[Extract provided]
※ ※ ※
# MacNaughton Canadian Whisky



## FamilyFind (Apr 3, 2011)

After digging through some boxes in my late great-grandparents basement, I came across an unopened bottle of Imported Canadian MacNaughton. I cannot seem to find any date printed on the label. There is a label across the top that reads "Bureau of ATF Distilled Spirits 070721248" 

 I have read a little about the brand, but cannot find much information. Ive read a little about the ATF Distilled Spirits, but soon became very lost in government regulations.  

 If anyone has any information on how to find out more information on when this product was bottled, it would make for much more enjoyable celebrations when it is finally opened.

 Thanks!


----------



## FamilyFind (Apr 3, 2011)

*RE: MacNaughton Canadian Whisky - ATF Label*

Shown here is a picture of the ATF label across the top.


----------



## TJSJHART (Apr 3, 2011)
※ ※ ※
[Supplied material]
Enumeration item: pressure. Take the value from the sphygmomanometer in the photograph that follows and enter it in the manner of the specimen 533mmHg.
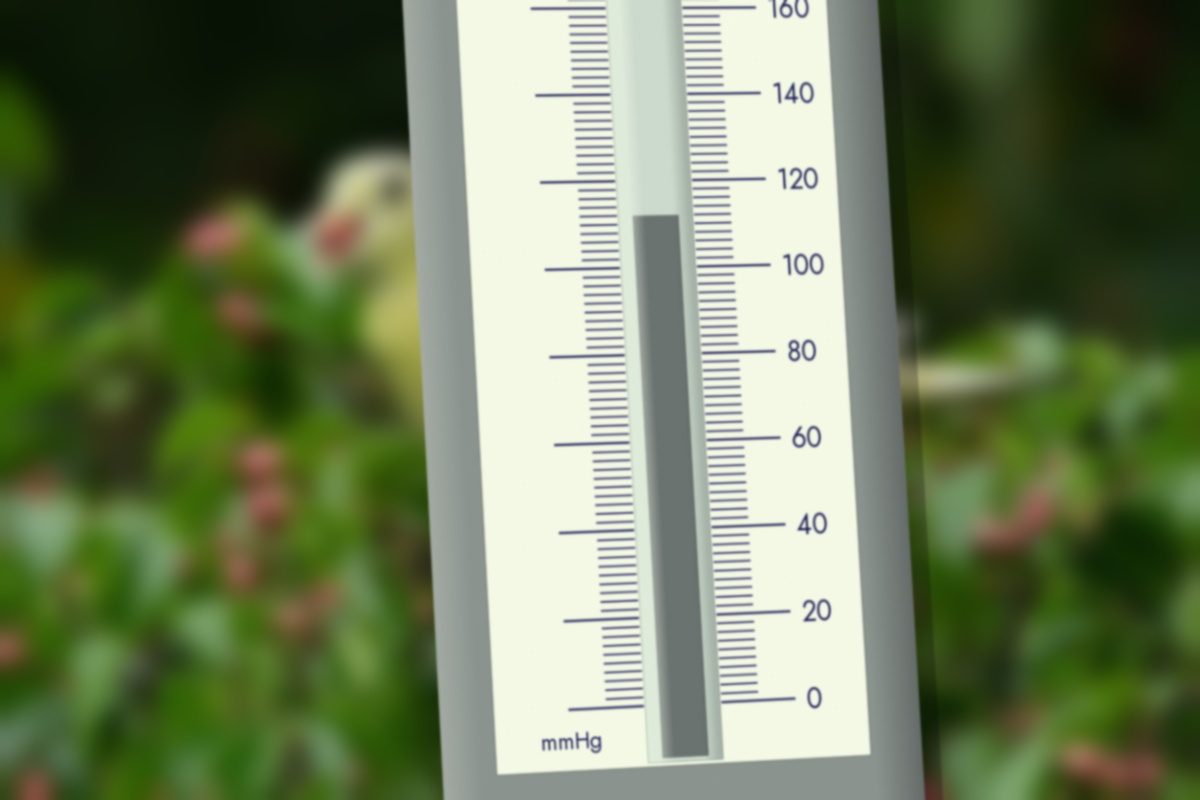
※ ※ ※
[Written task] Decide whether each statement below agrees with the forum thread on MacNaughton Canadian Whisky. Answer yes or no for each, and quote the words of the thread that settle it. 1. The bottle was discovered in a basement. 2. A bottling date is printed on the label. 3. The bottle has already been opened. The data that precede this point were drawn from a source unrelated to the forum thread.

[Solved exercise]
1. Yes: "After digging through some boxes in my late great-grandparents basement"
2. No: "I cannot seem to find any date printed on the label."
3. No: "an unopened bottle of Imported Canadian MacNaughton"